▶ _HOW TO COMPLETE THIS TASK_: Among the lines below, a stretch begins at the one with "photomicrograph displays skin" and ends at the one with "of benign human". Repeat that stretch exactly, ends included.

▶ _INFORMATION GIVEN_:
+ + +

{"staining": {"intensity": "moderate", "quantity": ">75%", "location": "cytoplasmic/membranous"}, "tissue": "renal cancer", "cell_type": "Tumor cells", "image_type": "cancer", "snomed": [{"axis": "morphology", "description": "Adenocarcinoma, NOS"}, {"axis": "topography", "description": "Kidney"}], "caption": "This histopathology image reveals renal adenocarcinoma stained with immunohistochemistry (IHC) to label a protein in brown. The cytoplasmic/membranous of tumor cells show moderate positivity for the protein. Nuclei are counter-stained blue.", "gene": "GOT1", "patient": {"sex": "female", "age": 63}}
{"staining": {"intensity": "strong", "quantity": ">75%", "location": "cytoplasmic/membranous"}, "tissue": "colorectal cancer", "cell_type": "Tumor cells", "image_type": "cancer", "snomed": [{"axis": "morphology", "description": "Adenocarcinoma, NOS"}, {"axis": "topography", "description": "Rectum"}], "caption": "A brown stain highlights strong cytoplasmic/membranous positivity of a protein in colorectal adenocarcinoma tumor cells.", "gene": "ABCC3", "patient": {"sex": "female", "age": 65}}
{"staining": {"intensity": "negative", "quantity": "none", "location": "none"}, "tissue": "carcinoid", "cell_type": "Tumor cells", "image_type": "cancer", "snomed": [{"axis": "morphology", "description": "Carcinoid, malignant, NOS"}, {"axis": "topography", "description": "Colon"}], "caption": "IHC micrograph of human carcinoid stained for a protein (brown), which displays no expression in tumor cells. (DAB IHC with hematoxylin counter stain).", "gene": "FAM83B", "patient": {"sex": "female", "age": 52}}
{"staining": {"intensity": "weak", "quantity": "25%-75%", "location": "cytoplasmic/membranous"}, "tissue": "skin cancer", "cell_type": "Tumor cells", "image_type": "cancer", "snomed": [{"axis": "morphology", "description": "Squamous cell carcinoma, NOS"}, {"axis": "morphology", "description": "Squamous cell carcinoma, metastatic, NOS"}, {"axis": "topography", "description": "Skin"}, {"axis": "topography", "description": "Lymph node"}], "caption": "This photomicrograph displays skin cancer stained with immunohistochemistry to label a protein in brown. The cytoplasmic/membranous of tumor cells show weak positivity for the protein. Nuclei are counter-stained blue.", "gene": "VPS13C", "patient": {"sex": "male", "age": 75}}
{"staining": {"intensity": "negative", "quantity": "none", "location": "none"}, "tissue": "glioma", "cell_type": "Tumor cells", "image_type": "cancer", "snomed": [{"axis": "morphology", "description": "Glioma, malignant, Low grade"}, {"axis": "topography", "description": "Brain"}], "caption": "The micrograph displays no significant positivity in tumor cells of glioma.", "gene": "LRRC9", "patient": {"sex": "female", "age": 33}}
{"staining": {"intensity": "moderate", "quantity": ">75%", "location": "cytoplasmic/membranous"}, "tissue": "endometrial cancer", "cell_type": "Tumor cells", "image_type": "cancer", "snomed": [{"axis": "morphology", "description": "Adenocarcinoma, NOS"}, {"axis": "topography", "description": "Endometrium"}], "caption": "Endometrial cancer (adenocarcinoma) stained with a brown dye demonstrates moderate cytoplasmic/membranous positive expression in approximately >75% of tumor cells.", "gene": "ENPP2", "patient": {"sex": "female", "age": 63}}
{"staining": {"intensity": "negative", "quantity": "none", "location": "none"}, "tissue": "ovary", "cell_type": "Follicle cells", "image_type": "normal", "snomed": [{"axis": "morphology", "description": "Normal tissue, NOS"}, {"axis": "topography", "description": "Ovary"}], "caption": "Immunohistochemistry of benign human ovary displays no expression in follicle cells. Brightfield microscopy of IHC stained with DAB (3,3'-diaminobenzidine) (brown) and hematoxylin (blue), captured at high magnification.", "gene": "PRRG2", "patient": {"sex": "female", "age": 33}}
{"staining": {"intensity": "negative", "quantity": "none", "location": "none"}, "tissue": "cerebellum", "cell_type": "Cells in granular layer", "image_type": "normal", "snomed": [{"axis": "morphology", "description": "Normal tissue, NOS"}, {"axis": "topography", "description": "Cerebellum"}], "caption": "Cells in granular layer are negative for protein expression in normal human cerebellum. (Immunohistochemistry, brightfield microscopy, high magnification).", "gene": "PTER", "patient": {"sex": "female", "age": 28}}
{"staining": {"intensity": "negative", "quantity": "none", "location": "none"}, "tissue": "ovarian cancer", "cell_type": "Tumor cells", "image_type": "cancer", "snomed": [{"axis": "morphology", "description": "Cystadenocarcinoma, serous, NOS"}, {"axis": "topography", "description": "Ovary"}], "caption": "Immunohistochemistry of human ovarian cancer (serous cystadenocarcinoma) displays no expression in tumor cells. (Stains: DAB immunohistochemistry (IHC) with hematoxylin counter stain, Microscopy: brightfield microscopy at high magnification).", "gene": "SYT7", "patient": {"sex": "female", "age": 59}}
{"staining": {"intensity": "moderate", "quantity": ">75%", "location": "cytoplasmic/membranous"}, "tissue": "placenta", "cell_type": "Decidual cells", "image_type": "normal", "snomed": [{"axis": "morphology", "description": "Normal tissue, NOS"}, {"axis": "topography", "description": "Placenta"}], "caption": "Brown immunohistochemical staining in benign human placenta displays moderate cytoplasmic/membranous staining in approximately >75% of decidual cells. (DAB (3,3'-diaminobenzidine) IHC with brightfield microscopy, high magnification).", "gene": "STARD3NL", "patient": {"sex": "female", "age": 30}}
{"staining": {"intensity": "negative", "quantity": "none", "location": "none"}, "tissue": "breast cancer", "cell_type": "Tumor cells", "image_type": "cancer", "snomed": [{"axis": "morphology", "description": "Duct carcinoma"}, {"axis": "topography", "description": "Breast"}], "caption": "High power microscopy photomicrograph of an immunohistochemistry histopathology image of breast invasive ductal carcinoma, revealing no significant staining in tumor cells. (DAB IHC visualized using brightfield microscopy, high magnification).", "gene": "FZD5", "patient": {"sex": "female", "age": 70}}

+ + +

▶ _RESPONSE FOR THIS EXERCISE_:
{"staining": {"intensity": "weak", "quantity": "25%-75%", "location": "cytoplasmic/membranous"}, "tissue": "skin cancer", "cell_type": "Tumor cells", "image_type": "cancer", "snomed": [{"axis": "morphology", "description": "Squamous cell carcinoma, NOS"}, {"axis": "morphology", "description": "Squamous cell carcinoma, metastatic, NOS"}, {"axis": "topography", "description": "Skin"}, {"axis": "topography", "description": "Lymph node"}], "caption": "This photomicrograph displays skin cancer stained with immunohistochemistry to label a protein in brown. The cytoplasmic/membranous of tumor cells show weak positivity for the protein. Nuclei are counter-stained blue.", "gene": "VPS13C", "patient": {"sex": "male", "age": 75}}
{"staining": {"intensity": "negative", "quantity": "none", "location": "none"}, "tissue": "glioma", "cell_type": "Tumor cells", "image_type": "cancer", "snomed": [{"axis": "morphology", "description": "Glioma, malignant, Low grade"}, {"axis": "topography", "description": "Brain"}], "caption": "The micrograph displays no significant positivity in tumor cells of glioma.", "gene": "LRRC9", "patient": {"sex": "female", "age": 33}}
{"staining": {"intensity": "moderate", "quantity": ">75%", "location": "cytoplasmic/membranous"}, "tissue": "endometrial cancer", "cell_type": "Tumor cells", "image_type": "cancer", "snomed": [{"axis": "morphology", "description": "Adenocarcinoma, NOS"}, {"axis": "topography", "description": "Endometrium"}], "caption": "Endometrial cancer (adenocarcinoma) stained with a brown dye demonstrates moderate cytoplasmic/membranous positive expression in approximately >75% of tumor cells.", "gene": "ENPP2", "patient": {"sex": "female", "age": 63}}
{"staining": {"intensity": "negative", "quantity": "none", "location": "none"}, "tissue": "ovary", "cell_type": "Follicle cells", "image_type": "normal", "snomed": [{"axis": "morphology", "description": "Normal tissue, NOS"}, {"axis": "topography", "description": "Ovary"}], "caption": "Immunohistochemistry of benign human ovary displays no expression in follicle cells. Brightfield microscopy of IHC stained with DAB (3,3'-diaminobenzidine) (brown) and hematoxylin (blue), captured at high magnification.", "gene": "PRRG2", "patient": {"sex": "female", "age": 33}}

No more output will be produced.